Brief Description: Prohibiting any person who has worked for an agency from becoming an administrative law judge for that agency for five years.
Sponsor(s): By House Committee on State Government (originally sponsored by Representatives Van Luven, Grant, McLean, Sheldon, Tate, Ferguson, Bowman, Chandler and Paris).
Brief History:
Reported by House Committee on:
State Government, March 6, 1991, DPS;
Passed House, March 13, 1991, 98-0;
Passed House, February 3, 1992, 96-0.
HOUSE COMMITTEE ON
STATE GOVERNMENT
Majority Report: That Substitute House Bill No. 1847 be substituted therefor, and the substitute bill do pass. Signed by 10 members: Representatives Anderson, Chair; Pruitt, Vice Chair; McLean, Ranking Minority Member; Bowman, Assistant Ranking Minority Member; Chandler; R. Fisher; Grant; Moyer; O'Brien; and Sheldon.
Staff: Kenneth Hirst (786-7105).
Background:
Conflict of Interest Act. The state's Executive Conflict of Interest Act prohibits certain activities by employees and former employees of the executive branch of state government which could be construed as creating a conflict of interest with their duties as a state employee. For example, for a period of one year after state employment, a former state employee is prohibited from accepting employment or compensation from a private business if the employee was' during the two years before the end of state employment, engaged in negotiating or administering on behalf of the state a contract with that business. This restriction applies if: the employee was in a position to make discretionary decisions affecting the outcome of that negotiation or administration; the contract, or group of contracts, had a total value of more than $10,000; and the duties of the former employee for the business would include fulfilling or implementing the contract or the supervision or control of actions taken to implement the contract. These restrictions do not apply with regard to employment by a business which is a state employee organization.

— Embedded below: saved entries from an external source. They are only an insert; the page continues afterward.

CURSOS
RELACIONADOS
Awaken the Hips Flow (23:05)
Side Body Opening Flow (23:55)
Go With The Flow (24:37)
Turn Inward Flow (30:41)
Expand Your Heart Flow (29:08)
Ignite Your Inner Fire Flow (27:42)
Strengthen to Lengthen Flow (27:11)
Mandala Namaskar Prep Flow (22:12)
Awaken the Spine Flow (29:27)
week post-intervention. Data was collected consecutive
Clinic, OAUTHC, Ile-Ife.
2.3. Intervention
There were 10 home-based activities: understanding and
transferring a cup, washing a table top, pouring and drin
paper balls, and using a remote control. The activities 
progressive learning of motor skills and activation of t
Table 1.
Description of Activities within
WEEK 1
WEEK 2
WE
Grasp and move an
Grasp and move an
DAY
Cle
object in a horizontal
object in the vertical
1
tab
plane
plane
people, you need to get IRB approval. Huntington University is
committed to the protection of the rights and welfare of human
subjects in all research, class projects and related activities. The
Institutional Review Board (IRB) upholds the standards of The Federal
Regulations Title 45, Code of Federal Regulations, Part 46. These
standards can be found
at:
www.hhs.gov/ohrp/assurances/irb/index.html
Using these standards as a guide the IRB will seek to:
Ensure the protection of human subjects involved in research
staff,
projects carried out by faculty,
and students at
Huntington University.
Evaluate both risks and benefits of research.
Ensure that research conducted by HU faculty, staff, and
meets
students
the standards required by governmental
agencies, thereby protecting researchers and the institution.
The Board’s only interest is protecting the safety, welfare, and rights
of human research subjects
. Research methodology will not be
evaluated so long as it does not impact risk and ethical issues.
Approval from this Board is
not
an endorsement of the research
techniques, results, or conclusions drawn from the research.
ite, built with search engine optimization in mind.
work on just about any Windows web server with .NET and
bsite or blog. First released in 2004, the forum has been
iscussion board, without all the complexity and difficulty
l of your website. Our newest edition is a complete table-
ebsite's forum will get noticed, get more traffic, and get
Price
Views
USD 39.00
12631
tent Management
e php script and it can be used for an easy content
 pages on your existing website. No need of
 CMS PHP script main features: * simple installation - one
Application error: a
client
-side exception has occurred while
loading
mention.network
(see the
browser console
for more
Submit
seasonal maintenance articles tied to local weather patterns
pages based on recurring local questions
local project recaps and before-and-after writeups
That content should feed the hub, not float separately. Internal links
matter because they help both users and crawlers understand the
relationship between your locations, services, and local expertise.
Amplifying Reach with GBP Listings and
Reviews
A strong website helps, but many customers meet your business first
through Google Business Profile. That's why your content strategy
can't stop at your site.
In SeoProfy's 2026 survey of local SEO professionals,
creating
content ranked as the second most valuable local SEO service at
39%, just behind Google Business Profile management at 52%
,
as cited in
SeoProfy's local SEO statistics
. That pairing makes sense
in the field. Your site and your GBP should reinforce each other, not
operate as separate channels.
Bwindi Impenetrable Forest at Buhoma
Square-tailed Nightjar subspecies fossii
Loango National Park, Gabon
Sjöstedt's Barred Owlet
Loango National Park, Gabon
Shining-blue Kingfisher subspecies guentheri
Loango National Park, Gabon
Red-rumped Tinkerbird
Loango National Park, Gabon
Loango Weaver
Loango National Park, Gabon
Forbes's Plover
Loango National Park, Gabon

Administrative Law Judges. State law governing the Office of Administrative Hearings permits any party to a hearing being conducted by administrative law judge appointed by the office to file a motion of prejudice against the judge assigned to the hearing. The motion must be filed with the state's chief administrative law judge. The first such motion filed by a party must be automatically granted.
Summary of Bill: The Executive Conflict of Interest Act is amended. A person formerly employed by a state agency may not act as an administrative law judge in any hearing, rule-making, or investigatory proceeding involving an action of that agency for a period of two years following employment by the agency.
The laws governing administrative law judges are also amended. All motions of prejudice filed with the chief of the Office of Administrative Hearings against a judge assigned by the office to a hearing must be automatically granted if the judge was, within the last two years, an employee of an agency which is a party to the action being heard.
Fiscal Note: Not requested.
Effective Date: Ninety days after adjournment of session in which bill is passed.
Testimony For: (1) The bill prevents the appearance of unfairness which would occur if a person acted as an administrative law judge in a controversy involving an agency which had recently employed that person. (2) The bill will ensure that the position of administrative law judge does not become a retirement benefit offered to favored agency staff.
Testimony Against: (1) The Office of Administrative Hearings has an excellent track record. Of the over 350,000 cases heard to date, complaints have been filed regarding judges in less than 10 cases. (2) Five years is too long for the prohibited period.
Witnesses: Representative Van Luven (in favor); Clif Finch, Association of Washington Business (in favor); and David LaRose, Chief Administrative Law Judge (opposed five-year period).